Copy out the records with each "series" renamed to "data group" and everything else unchanged. Leave the pictures out.

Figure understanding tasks
----------------------------------------

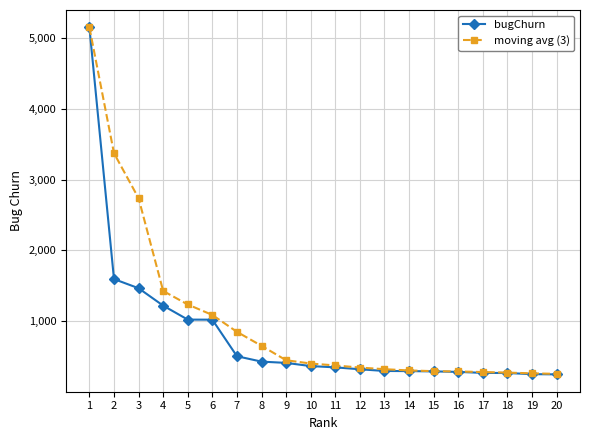

At which category does the chart reach its peak across all series?

1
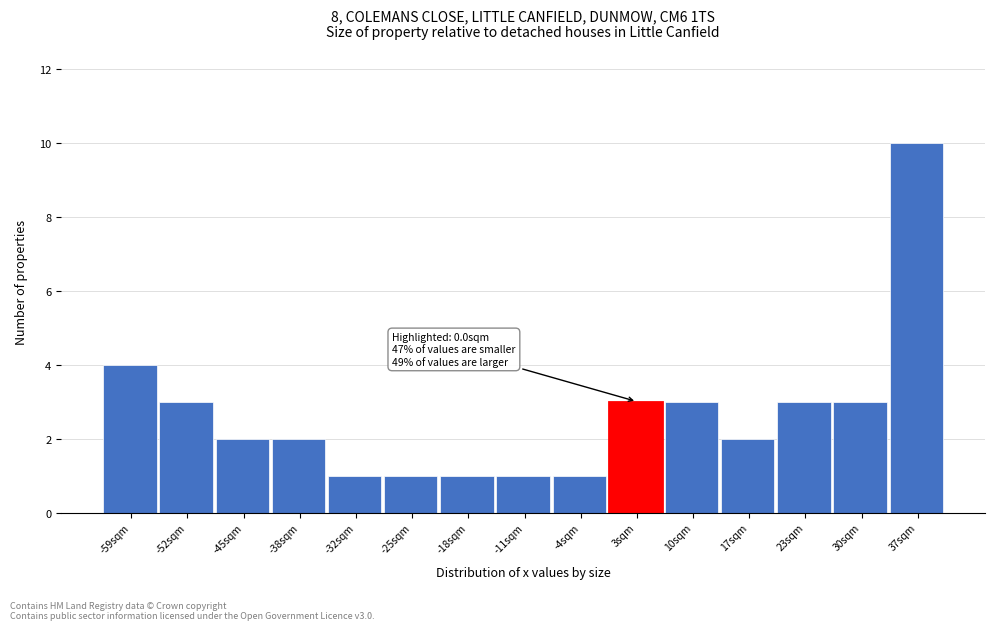

Which range on the x-axis has the tallest bar?

34 to 41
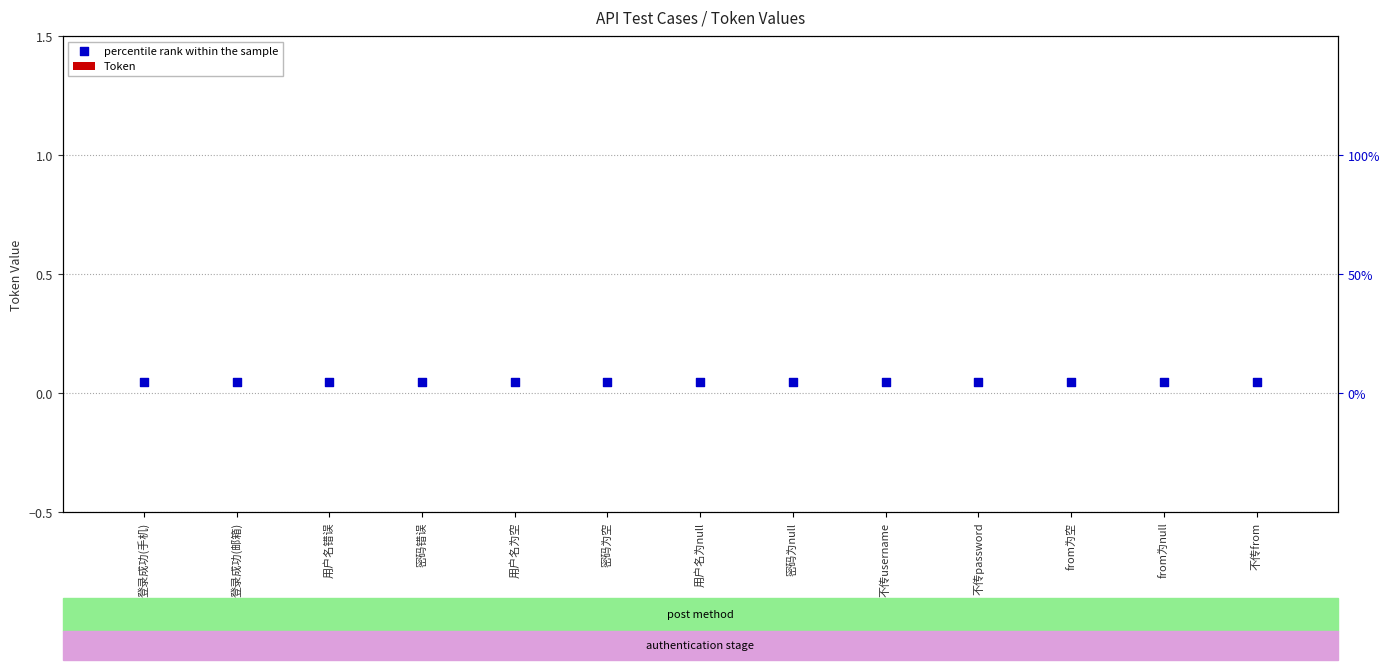

What are all the series names shown in the legend?

Token, percentile rank within the sample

----------------------------------------

### ANSWER
At which category does the chart reach its peak across all data group?

1

Which range on the x-axis has the tallest bar?

34 to 41

What are all the data group names shown in the legend?

Token, percentile rank within the sample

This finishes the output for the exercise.